There is a black body at a given temperature. All lengths are expanded by a factor of 2. Then it should still be a black body, but at a lower temperature.
I understand why this should happen, but I was wondering if anyone could show me how the proof works.
I found the equation for energy density

I(\lambda,T) =\frac{2 hc^2}{\lambda^5}\frac{1}{ e^{\frac{hc}{\lambda kT}}-1}
.
(sorry, I just copied it and that looks bad, but it's easy to find online)

but I wasn't really sure what to do with it. The wavelengths are obviously going to increase and the photon density is going to go down by appropriate factors...I'm just not sure how it all fits together.
Thanks. :)

Last edited by a moderator: Jan 28, 2008
2. Jan 27, 2008

Staff: Mentor

When one says, expand, does one infer work. Only if a hot body expands and exerts a force over a distance, i.e. does work, would it cool.

If the blackbody simply expands, without doing work, it remains at temperature, but the heat flux per unit surface area decreases, i.e. the number of photons per unit area decreases.

3. Jan 27, 2008

zdream8

This was brought up in context of the expanding universe, I forgot to mention.
And like I said, I realize that it makes sense, I just need help manipulating the equation and mathematically representing the concepts to do a semi-formal proof.
Thanks. :)

4. Jan 28, 2008

marcus

Just to get a bit more definite, since it about an expanding universe, suppose we picture something concrete like a volume V of space with a lot of photons in it, with blackbody temp T

so now suppose distances double

the new volume is 8V

and it contains the same number of photons as before but their wavelengths have all doubled so they represent only half as much energy

so the new energy density is 1/16 of the old.

that means the temperature is now T/2 (use the energy density form of the fourthpower Stefan Boltzmann Law)
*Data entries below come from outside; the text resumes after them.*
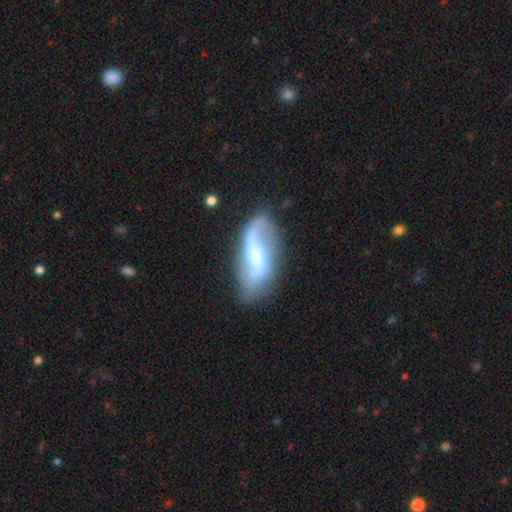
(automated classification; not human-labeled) Smooth or featured: featured or disk — 74% (smooth — 19%)
Edge-on disk: no — 93% (yes — 7%)
Bar: weak — 41% (strong — 38%)
Spiral arms: yes — 88% (no — 12%)
Spiral winding: loose — 80% (medium — 15%)
Spiral arm count: 2 — 83% (1 — 8%)
Bulge size: small — 37% (moderate — 36%)
Merging: none — 61% (minor disturbance — 22%)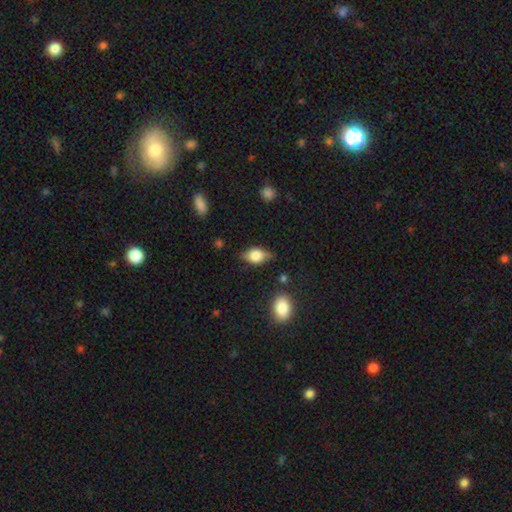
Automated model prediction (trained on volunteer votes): Morphology: type=smooth (69%); roundness=in between (85%); merging=none (76%).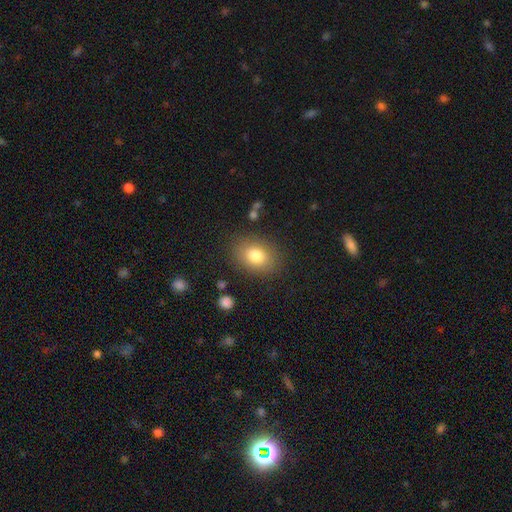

IS THIS WHAT YOU HAD IN MIND? because if so it is very easy to write down the equations that go along with it

5. Jan 28, 2008

zdream8

Yes, that's basically what I'm talking about, thanks. But in writing the final equation, then the energy density would equal (1/16)*the original equation? And the T in the final equation would be (T/2)? (Is that correct?) Would that be all the changes? This is where I get confused...because then shouldn't the lambdas be 2*lambda? But this makes the end factor different. Could you show me how the equations work? Sorry, it seems really simple, but I'm stuck on something.
And also, based on it being in the same form, is it implied that it remains a black body? I understand physically that nothing in expansion alone would change any proportions, so it would remain a black body, but I don't know if that's "good enough" with the math.
Thanks again.

Last edited: Jan 29, 2008